# Summertime Bass. Make Them Bite!



## NCbassattack (May 5, 2014)

We all love summer, but it can be one of the most frustrating times of year for us bass fishermen, especially in the South.
Bass will often feed at night, and a full bellied bass is far less likely to hit your bait than a hungry one. So what can we do to get these fish to bite?
Here's some tips that work for me quite a bit during the hot times.
First, remember that bass are not going to move far from cover, and in the heat of the day this cover is going to be 10-20 feet, maybe even more.
Have in your head some locations like deep humps, downed trees, or deep, stumpy points.
Then, remember bass have to eat, but they will feed for shorter periods of time in summer, because the high water temps will cause the fish to use energy much faster.
With this in mind, fish, let's say, a deep hump. No bites there, move on to your next spot. Then the next, but, if you still haven't caught a fish, recall what I said about shorter feeding times. Go back to the locations you began, and fish it again. Chances are good the fish were there when you hit them the first time, but now, they have turned on, and you can catch them.
Try brighter colors. I have seen days when I caught several good fish in high summer on Carolina rigged bubblegum trick worms, in fact, three years I got a nine three on a Texas rigged bubblegum Ole Monster worm in the middle of August.
Try grass beds adjacent to deep water with a floating worm or swim jig worked close to the grass line. Often, bass will cruise to the shade the grass offers and ambush prey.
Also, this is going to sound crazy, but it works. Let's say you find some deep fish suspended over cover, but they show no interest in biting.
Position your boat over the fish, then make all the noise you can! Leave for a time (around 30 minutes) then come back and try them again.
Jay Yelas worked this trick to his advantage at High Rock, catching four nice keepers over deep cover in the Abbott's Creek arm of the lake.
Work downed trees in deep water very slow. Beat the bark off of it if possible, and you may be rewarded with a trophy sized fish.

> Set task a
Can you write out everything in the listing from its very first line down to the line containing "scientific name: Photedes defecta", with both of those lines included?
The listing is unrelated to the bass fishing post.

> Records shown
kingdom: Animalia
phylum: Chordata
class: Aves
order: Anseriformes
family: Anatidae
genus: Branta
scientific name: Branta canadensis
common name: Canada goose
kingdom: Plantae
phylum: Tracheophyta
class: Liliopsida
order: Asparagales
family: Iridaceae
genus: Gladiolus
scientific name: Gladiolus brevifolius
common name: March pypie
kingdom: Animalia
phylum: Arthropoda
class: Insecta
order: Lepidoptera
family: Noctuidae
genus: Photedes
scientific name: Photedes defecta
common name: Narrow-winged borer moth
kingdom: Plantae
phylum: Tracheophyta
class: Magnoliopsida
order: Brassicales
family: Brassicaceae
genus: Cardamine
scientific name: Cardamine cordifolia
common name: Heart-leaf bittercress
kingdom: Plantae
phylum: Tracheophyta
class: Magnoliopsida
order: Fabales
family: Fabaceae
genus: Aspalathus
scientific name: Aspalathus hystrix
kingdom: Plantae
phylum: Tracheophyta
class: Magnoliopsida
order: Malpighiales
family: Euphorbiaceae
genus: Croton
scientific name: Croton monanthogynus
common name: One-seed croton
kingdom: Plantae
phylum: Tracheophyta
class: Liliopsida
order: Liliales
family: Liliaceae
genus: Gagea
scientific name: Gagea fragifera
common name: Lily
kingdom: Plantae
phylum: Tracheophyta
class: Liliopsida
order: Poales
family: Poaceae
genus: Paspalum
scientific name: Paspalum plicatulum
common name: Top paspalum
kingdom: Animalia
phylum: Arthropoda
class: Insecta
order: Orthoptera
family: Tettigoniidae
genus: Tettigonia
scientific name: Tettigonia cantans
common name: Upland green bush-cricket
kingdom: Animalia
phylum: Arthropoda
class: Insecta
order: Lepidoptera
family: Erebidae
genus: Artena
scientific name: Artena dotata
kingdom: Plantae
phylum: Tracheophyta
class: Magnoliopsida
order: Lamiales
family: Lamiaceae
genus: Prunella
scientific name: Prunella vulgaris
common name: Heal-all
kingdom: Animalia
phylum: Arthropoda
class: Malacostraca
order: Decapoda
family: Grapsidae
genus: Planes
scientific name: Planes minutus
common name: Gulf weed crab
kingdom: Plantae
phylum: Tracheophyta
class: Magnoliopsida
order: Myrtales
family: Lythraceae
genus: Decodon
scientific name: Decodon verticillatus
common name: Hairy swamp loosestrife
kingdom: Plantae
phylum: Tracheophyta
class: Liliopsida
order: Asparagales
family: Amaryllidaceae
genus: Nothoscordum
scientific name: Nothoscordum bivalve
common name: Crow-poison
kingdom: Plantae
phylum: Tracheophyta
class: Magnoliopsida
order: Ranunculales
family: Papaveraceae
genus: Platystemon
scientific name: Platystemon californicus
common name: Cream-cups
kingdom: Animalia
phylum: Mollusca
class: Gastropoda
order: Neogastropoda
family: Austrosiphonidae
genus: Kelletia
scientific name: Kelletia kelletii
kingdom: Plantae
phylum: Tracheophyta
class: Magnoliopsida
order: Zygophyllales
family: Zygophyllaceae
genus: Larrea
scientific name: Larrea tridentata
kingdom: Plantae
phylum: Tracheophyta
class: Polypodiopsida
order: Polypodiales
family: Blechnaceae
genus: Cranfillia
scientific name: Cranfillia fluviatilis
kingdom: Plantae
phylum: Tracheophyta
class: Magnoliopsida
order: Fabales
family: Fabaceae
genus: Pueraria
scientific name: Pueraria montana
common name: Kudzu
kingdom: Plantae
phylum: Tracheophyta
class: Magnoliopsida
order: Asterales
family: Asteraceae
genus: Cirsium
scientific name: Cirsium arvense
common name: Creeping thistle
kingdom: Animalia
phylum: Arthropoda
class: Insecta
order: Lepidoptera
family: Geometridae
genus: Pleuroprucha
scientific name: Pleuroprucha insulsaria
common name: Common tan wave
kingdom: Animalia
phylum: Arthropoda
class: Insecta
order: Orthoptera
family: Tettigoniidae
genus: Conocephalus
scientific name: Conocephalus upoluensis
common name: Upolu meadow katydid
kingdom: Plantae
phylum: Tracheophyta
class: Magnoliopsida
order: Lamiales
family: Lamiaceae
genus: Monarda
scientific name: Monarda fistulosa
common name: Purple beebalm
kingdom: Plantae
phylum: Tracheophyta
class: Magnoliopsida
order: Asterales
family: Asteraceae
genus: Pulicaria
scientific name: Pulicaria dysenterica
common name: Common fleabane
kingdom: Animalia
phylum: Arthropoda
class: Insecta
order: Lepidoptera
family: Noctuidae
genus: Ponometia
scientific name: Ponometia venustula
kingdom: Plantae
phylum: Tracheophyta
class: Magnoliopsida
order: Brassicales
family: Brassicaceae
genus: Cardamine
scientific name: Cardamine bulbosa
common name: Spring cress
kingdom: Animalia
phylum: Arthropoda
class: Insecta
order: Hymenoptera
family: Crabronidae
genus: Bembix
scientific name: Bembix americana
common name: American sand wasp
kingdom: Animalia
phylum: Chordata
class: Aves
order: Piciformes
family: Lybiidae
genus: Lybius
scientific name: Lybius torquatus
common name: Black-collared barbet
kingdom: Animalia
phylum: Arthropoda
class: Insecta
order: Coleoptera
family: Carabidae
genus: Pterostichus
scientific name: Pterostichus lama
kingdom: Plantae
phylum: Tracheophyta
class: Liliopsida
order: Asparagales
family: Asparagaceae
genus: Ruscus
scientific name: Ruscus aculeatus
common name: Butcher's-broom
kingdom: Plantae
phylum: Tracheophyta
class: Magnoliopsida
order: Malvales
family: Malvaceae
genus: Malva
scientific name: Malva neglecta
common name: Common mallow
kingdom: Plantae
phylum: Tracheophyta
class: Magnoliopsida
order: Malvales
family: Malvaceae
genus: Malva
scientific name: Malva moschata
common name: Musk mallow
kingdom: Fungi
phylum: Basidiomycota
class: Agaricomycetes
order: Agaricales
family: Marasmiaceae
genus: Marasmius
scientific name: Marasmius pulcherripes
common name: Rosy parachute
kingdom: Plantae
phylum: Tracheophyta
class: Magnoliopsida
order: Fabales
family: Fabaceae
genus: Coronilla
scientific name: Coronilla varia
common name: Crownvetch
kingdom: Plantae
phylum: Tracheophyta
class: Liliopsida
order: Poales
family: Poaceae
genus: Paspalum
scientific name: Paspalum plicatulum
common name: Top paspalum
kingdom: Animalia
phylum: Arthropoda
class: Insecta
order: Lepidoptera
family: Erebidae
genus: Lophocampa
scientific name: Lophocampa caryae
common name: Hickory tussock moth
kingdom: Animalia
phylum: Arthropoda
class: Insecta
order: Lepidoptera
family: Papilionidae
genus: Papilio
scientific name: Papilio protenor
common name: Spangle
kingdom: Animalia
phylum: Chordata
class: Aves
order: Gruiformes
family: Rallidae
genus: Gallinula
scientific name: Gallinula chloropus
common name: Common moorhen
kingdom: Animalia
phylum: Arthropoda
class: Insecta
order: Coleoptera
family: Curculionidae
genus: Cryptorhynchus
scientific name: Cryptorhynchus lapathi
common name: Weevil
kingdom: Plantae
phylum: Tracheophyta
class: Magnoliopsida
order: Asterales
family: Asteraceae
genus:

> Set task b
Which baits does the bass fishing post name?

> Task result a
kingdom: Animalia
phylum: Chordata
class: Aves
order: Anseriformes
family: Anatidae
genus: Branta
scientific name: Branta canadensis
common name: Canada goose
kingdom: Plantae
phylum: Tracheophyta
class: Liliopsida
order: Asparagales
family: Iridaceae
genus: Gladiolus
scientific name: Gladiolus brevifolius
common name: March pypie
kingdom: Animalia
phylum: Arthropoda
class: Insecta
order: Lepidoptera
family: Noctuidae
genus: Photedes
scientific name: Photedes defecta

> Task result b
- Carolina rigged bubblegum trick worms
- Texas rigged bubblegum Ole Monster worm
- floating worm
- swim jig